Son excès de bonne humeur m'agresse et me donne comme un sentiment d'étouffement.

- Expliquez-moi ça, répondis-je après avoir repris mon calme.

- En fait je voudrai quelques élèves, une dizaine, peut-être organisés par duo, pour ranger, trier, redécorer le CDI. J'aimerais lui redonner un coup de neuf !

- Ca me tente ! dis-je sans grande conviction en essayant de paraître sincèrement excitée.

Le projet était bien, évidemment, et j'aurai été vraiment ravie en temps normal... J'y voyais quand même une occasion d'éviter la foule de lycéens trop heureux à mon goût. Eviter aussi de croiser Steeve ou bien Adrien qui fourre sa langue au fond de la gorge de sa copine.

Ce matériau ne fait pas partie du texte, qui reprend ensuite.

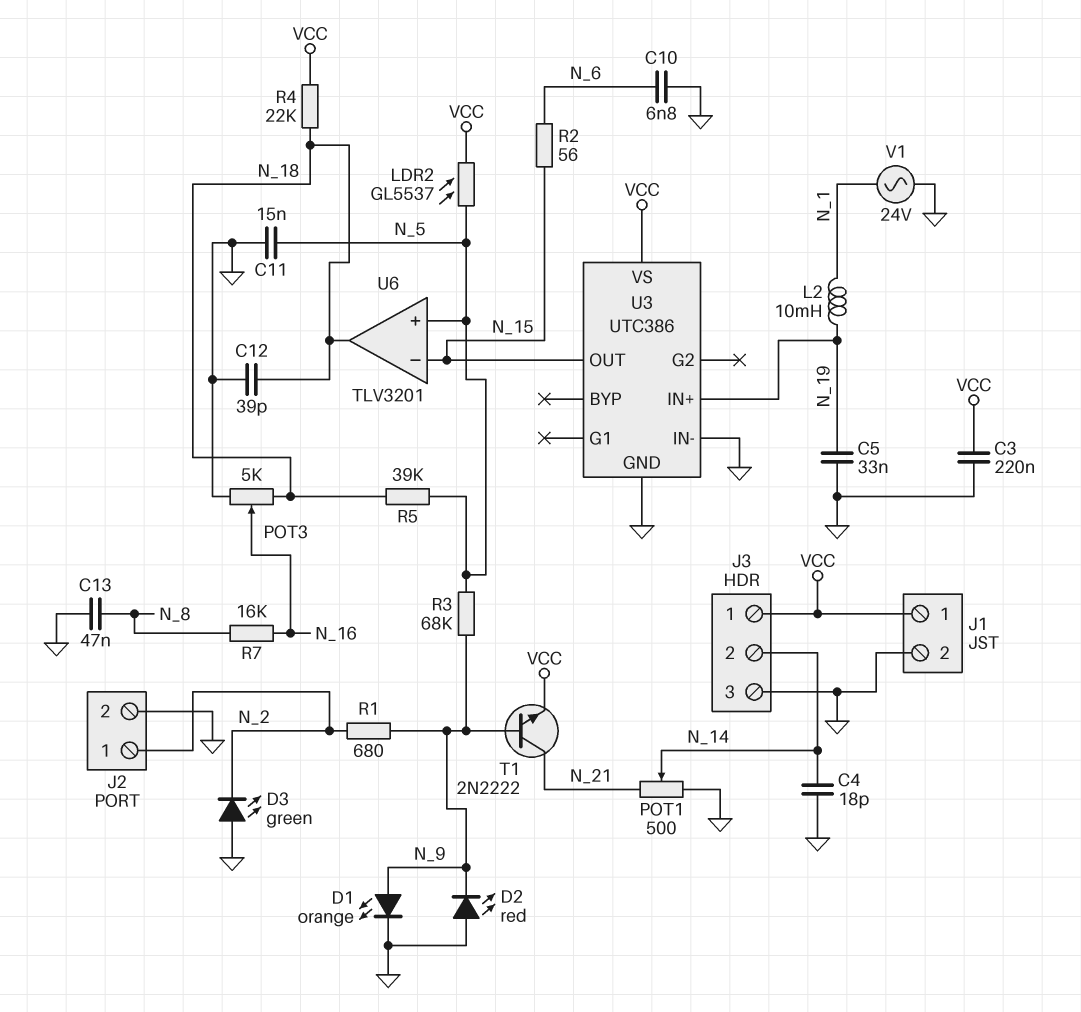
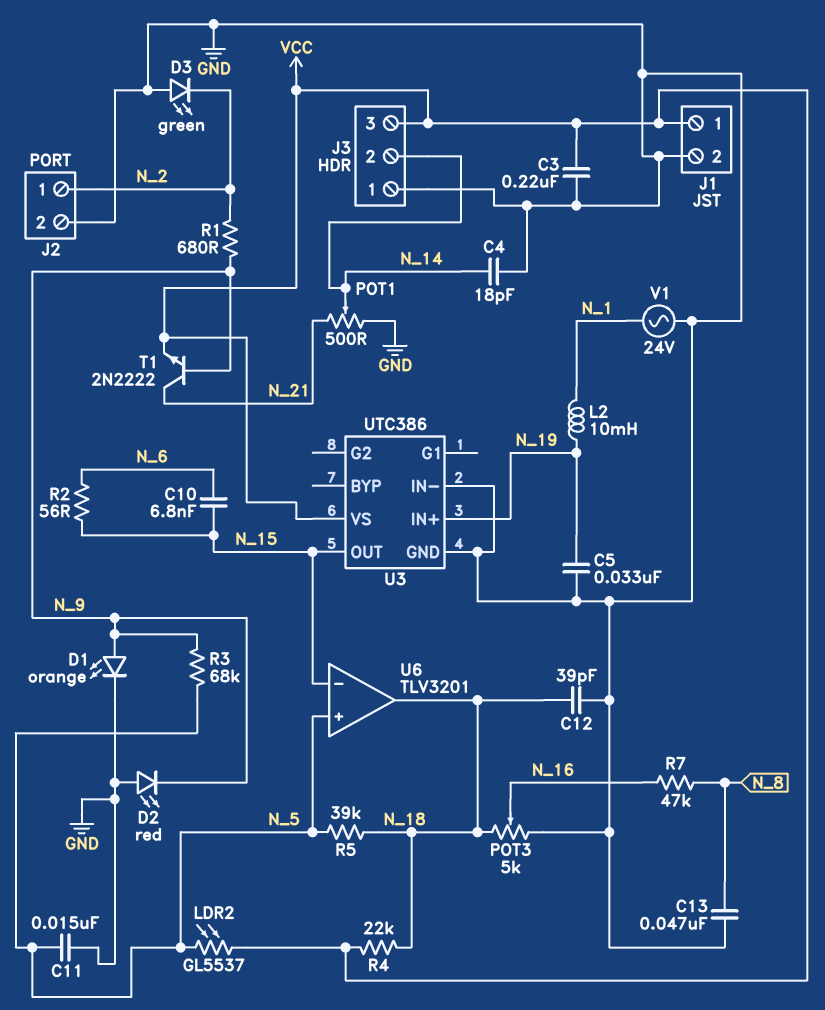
C10: 6.8nF (GND, N_6) -> 6.8nF (N_6, N_15)
J3 pin 1: VCC -> GND
J3 pin 3: GND -> VCC
R7: 16k (N_8, N_16) -> 47k (N_8, N_16)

Je m'inscris. Il n'y a que trois prénoms pour l'instant. Je les connais de vue. Ils sont sympathiques et discrets. Je ne leur adresserai pas la parole et ils ne me dérangeront pas le moins du monde. Madame Violette m'explique que chaque jour ce sera un duo différent qui viendra. Et que si c'est problématique certains pourront faire chemin seul. Le premier jour, c'est-à-dire lundi, tout le monde viendra pour organiser tout ça.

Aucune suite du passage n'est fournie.